§ ACTION ITEM
Strip out all images, then restate the data verbatim.

§ RECORDS SUPPLIED
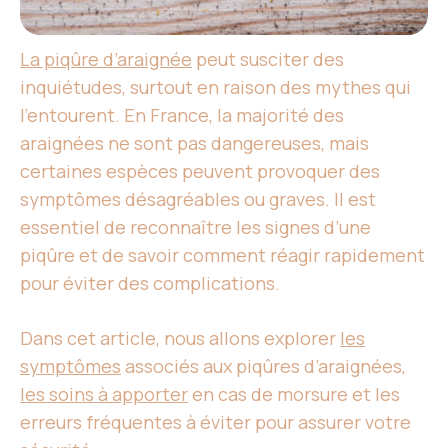
La piqûre d’araignée
peut susciter des
inquiétudes, surtout en raison des mythes qui
l’entourent. En France, la majorité des
araignées ne sont pas dangereuses, mais
certaines espèces peuvent provoquer des
symptômes désagréables ou graves. Il est
essentiel de reconnaître les signes d’une
piqûre et de savoir comment réagir rapidement
pour éviter des complications.
Dans cet article, nous allons explorer
les
symptômes
associés aux piqûres d’araignées,
les soins à apporter
en cas de morsure et les
erreurs fréquentes à éviter pour assurer votre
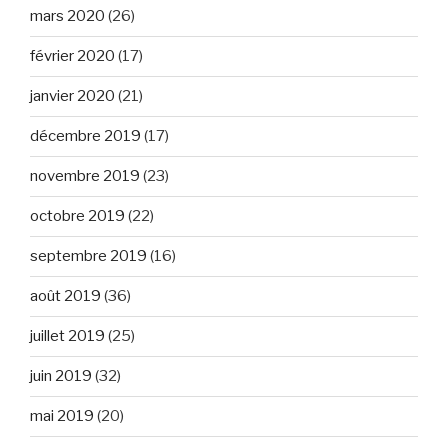
mars 2020
(26)
février 2020
(17)
janvier 2020
(21)
décembre 2019
(17)
novembre 2019
(23)
octobre 2019
(22)
septembre 2019
(16)
août 2019
(36)
juillet 2019
(25)
juin 2019
(32)
mai 2019
(20)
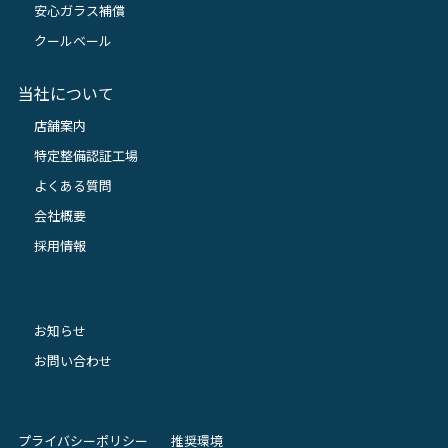
安心ガラス補償
クールベール
当社について
店舗案内
特定整備認証工場
よくある質問
会社概要
採用情報
お知らせ
お問い合わせ
プライバシーポリシー
推奨環境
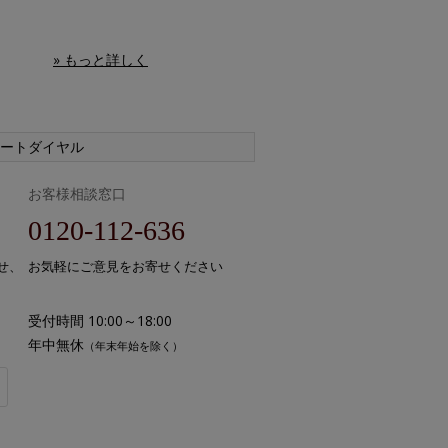
» もっと詳しく
ートダイヤル
お客様相談窓口
0120-112-636
せ、
お気軽にご意見をお寄せください
受付時間 10:00～18:00
年中無休
（年末年始を除く）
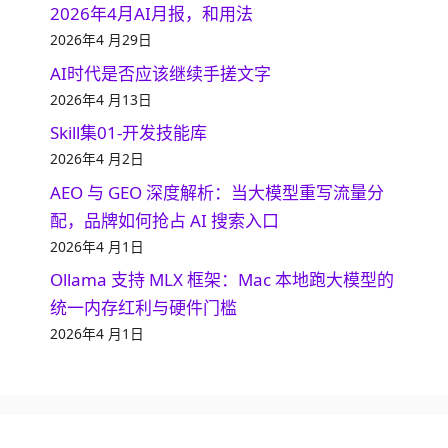
2026年4月AI月报，和用法
2026年4 月29日
AI时代是否应该继续手搓文字
2026年4 月13日
Skill集01-开发技能库
2026年4 月2日
AEO 与 GEO 深度解析：当大模型重写流量分
配，品牌如何抢占 AI 搜索入口
2026年4 月1日
Ollama 支持 MLX 框架：Mac 本地跑大模型的
统一内存红利与硬件门槛
2026年4 月1日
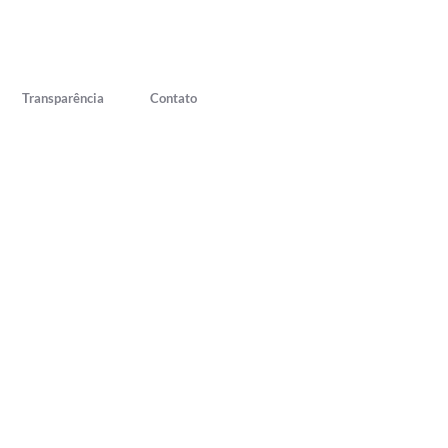
Transparência
Contato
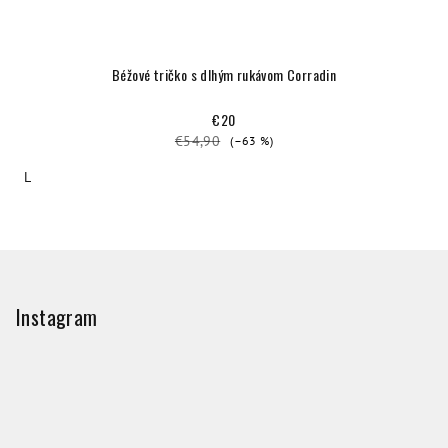
Béžové tričko s dlhým rukávom Corradin
€20
€54,90
(–63 %)
L
Z
á
p
Instagram
ä
t
i
e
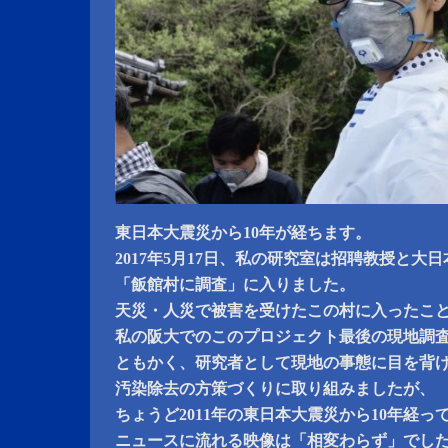
東日本大震災から10年が経ちます。
2017年5月17日、私の研究室は招聘教授と大
「飯館村に調査」に入りました。
天災・人災で被害を受けたこの村に入ったこ
私の阪大でのこのプロジェクト最後の現地調
ともかく、研究者として現地の事態に目を背
汚染除去の方策づくりに取り組みましたが、
ちょうど2011年の東日本大震災から10年経っ
ニュースに流れる映像は「相変わらず」でし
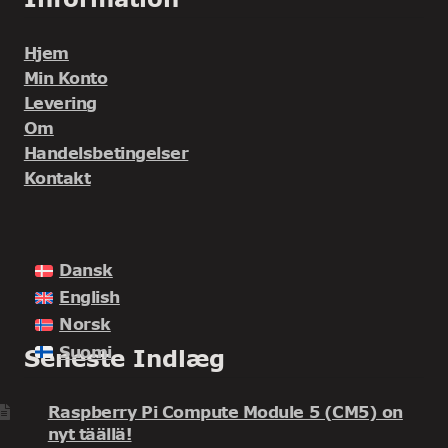
Hjem
Min Konto
Levering
Om
Handelsbetingelser
Kontakt
Dansk
English
Norsk
Suomi
Seneste Indlæg
Raspberry Pi Compute Module 5 (CM5) on
nyt täällä!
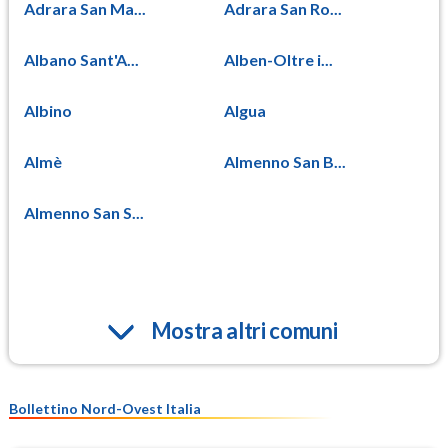
Adrara San Ma...
Adrara San Ro...
Albano Sant'A...
Alben-Oltre i...
Albino
Algua
Almè
Almenno San B...
Almenno San S...
Mostra altri comuni
Bollettino Nord-Ovest Italia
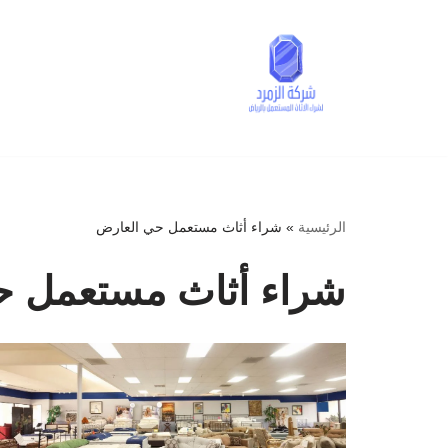
تخطى
إلى
المحتوى
الرئيسية
»
شراء أثاث مستعمل حي العارض
شراء أثاث مستعمل ح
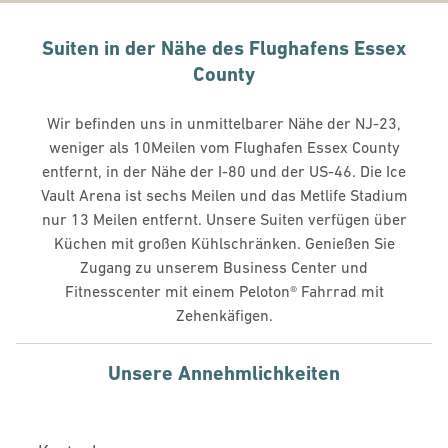
Suiten in der Nähe des Flughafens Essex
County
Wir befinden uns in unmittelbarer Nähe der NJ-23,
weniger als 10Meilen vom Flughafen Essex County
entfernt, in der Nähe der I-80 und der US-46. Die Ice
Vault Arena ist sechs Meilen und das Metlife Stadium
nur 13 Meilen entfernt. Unsere Suiten verfügen über
Küchen mit großen Kühlschränken. Genießen Sie
Zugang zu unserem Business Center und
Fitnesscenter mit einem Peloton® Fahrrad mit
Zehenkäfigen.
Unsere Annehmlichkeiten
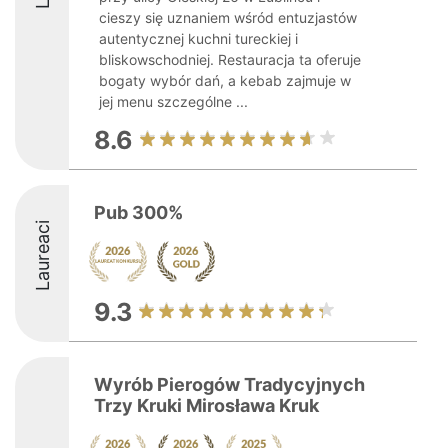
cieszy się uznaniem wśród entuzjastów
autentycznej kuchni tureckiej i
bliskowschodniej. Restauracja ta oferuje
bogaty wybór dań, a kebab zajmuje w
jej menu szczególne ...
8.6
Pub 300%
Laureaci
9.3
Wyrób Pierogów Tradycyjnych
Trzy Kruki Mirosława Kruk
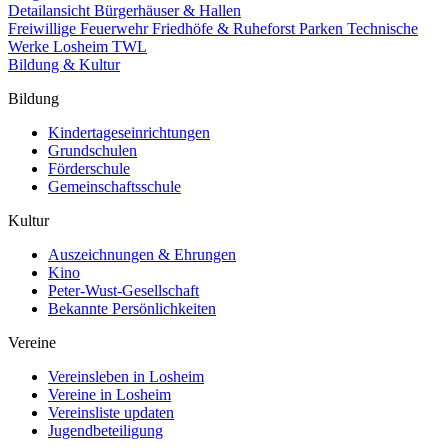
Detailansicht Bürgerhäuser & Hallen
Freiwillige Feuerwehr
Friedhöfe & Ruheforst
Parken
Technische
Werke Losheim TWL
Bildung & Kultur
Bildung
Kindertageseinrichtungen
Grundschulen
Förderschule
Gemeinschaftsschule
Kultur
Auszeichnungen & Ehrungen
Kino
Peter-Wust-Gesellschaft
Bekannte Persönlichkeiten
Vereine
Vereinsleben in Losheim
Vereine in Losheim
Vereinsliste updaten
Jugendbeteiligung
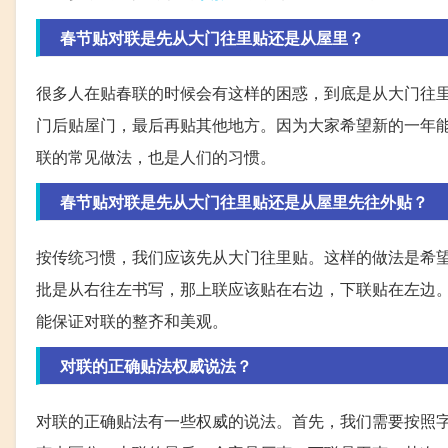
春节贴对联是先从大门往里贴还是从屋里？
很多人在贴春联的时候会有这样的困惑，到底是从大门往
门后贴屋门，最后再贴其他地方。因为大家希望新的一年
联的常见做法，也是人们的习惯。
春节贴对联是先从大门往里贴还是从屋里先往外贴？
按传统习惯，我们应该先从大门往里贴。这样的做法是希
批是从右往左书写，那上联应该贴在右边，下联贴在左边
能保证对联的整齐和美观。
对联的正确贴法权威说法？
对联的正确贴法有一些权威的说法。首先，我们需要按照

§ RESPONSE TO THE EXERCISE
La piqûre d’araignée
peut susciter des
inquiétudes, surtout en raison des mythes qui
l’entourent. En France, la majorité des
araignées ne sont pas dangereuses, mais
certaines espèces peuvent provoquer des
symptômes désagréables ou graves. Il est
essentiel de reconnaître les signes d’une
piqûre et de savoir comment réagir rapidement
pour éviter des complications.
Dans cet article, nous allons explorer
les
symptômes
associés aux piqûres d’araignées,
les soins à apporter
en cas de morsure et les
erreurs fréquentes à éviter pour assurer votre
mars 2020
(26)
février 2020
(17)
janvier 2020
(21)
décembre 2019
(17)
novembre 2019
(23)
octobre 2019
(22)
septembre 2019
(16)
août 2019
(36)
juillet 2019
(25)
juin 2019
(32)
mai 2019
(20)
安心ガラス補償
クールベール
当社について
店舗案内
特定整備認証工場
よくある質問
会社概要
採用情報
お知らせ
お問い合わせ
プライバシーポリシー
推奨環境
» もっと詳しく
ートダイヤル
お客様相談窓口
0120-112-636
せ、
お気軽にご意見をお寄せください
受付時間 10:00～18:00
年中無休
（年末年始を除く）
2026年4月AI月报，和用法
2026年4 月29日
AI时代是否应该继续手搓文字
2026年4 月13日
Skill集01-开发技能库
2026年4 月2日
AEO 与 GEO 深度解析：当大模型重写流量分
配，品牌如何抢占 AI 搜索入口
2026年4 月1日
Ollama 支持 MLX 框架：Mac 本地跑大模型的
统一内存红利与硬件门槛
2026年4 月1日
Transparência
Contato
Béžové tričko s dlhým rukávom Corradin
€20
€54,90
(–63 %)
L
Z
á
p
Instagram
ä
t
i
e
東日本大震災から10年が経ちます。
2017年5月17日、私の研究室は招聘教授と大
「飯館村に調査」に入りました。
天災・人災で被害を受けたこの村に入ったこ
私の阪大でのこのプロジェクト最後の現地調
ともかく、研究者として現地の事態に目を背
汚染除去の方策づくりに取り組みましたが、
ちょうど2011年の東日本大震災から10年経っ
ニュースに流れる映像は「相変わらず」でし
Hjem
Min Konto
Levering
Om
Handelsbetingelser
Kontakt
Dansk
English
Norsk
Suomi
Seneste Indlæg
Raspberry Pi Compute Module 5 (CM5) on
nyt täällä!
Adrara San Ma...
Adrara San Ro...
Albano Sant'A...
Alben-Oltre i...
Albino
Algua
Almè
Almenno San B...
Almenno San S...
Mostra altri comuni
Bollettino Nord-Ovest Italia
تخطى
إلى
المحتوى
الرئيسية
»
شراء أثاث مستعمل حي العارض
شراء أثاث مستعمل ح
Suiten in der Nähe des Flughafens Essex
County
Wir befinden uns in unmittelbarer Nähe der NJ-23,
weniger als 10Meilen vom Flughafen Essex County
entfernt, in der Nähe der I-80 und der US-46. Die Ice
Vault Arena ist sechs Meilen und das Metlife Stadium
nur 13 Meilen entfernt. Unsere Suiten verfügen über
Küchen mit großen Kühlschränken. Genießen Sie
Zugang zu unserem Business Center und
Fitnesscenter mit einem Peloton® Fahrrad mit
Zehenkäfigen.
Unsere Annehmlichkeiten
cieszy się uznaniem wśród entuzjastów
autentycznej kuchni tureckiej i
bliskowschodniej. Restauracja ta oferuje
bogaty wybór dań, a kebab zajmuje w
jej menu szczególne ...
8.6
Pub 300%
Laureaci
9.3
Wyrób Pierogów Tradycyjnych
Trzy Kruki Mirosława Kruk
Detailansicht Bürgerhäuser & Hallen
Freiwillige Feuerwehr
Friedhöfe & Ruheforst
Parken
Technische
Werke Losheim TWL
Bildung & Kultur
Bildung
Kindertageseinrichtungen
Grundschulen
Förderschule
Gemeinschaftsschule
Kultur
Auszeichnungen & Ehrungen
Kino
Peter-Wust-Gesellschaft
Bekannte Persönlichkeiten
Vereine
Vereinsleben in Losheim
Vereine in Losheim
Vereinsliste updaten
Jugendbeteiligung
春节贴对联是先从大门往里贴还是从屋里？
很多人在贴春联的时候会有这样的困惑，到底是从大门往
门后贴屋门，最后再贴其他地方。因为大家希望新的一年
联的常见做法，也是人们的习惯。
春节贴对联是先从大门往里贴还是从屋里先往外贴？
按传统习惯，我们应该先从大门往里贴。这样的做法是希
批是从右往左书写，那上联应该贴在右边，下联贴在左边
能保证对联的整齐和美观。
对联的正确贴法权威说法？
对联的正确贴法有一些权威的说法。首先，我们需要按照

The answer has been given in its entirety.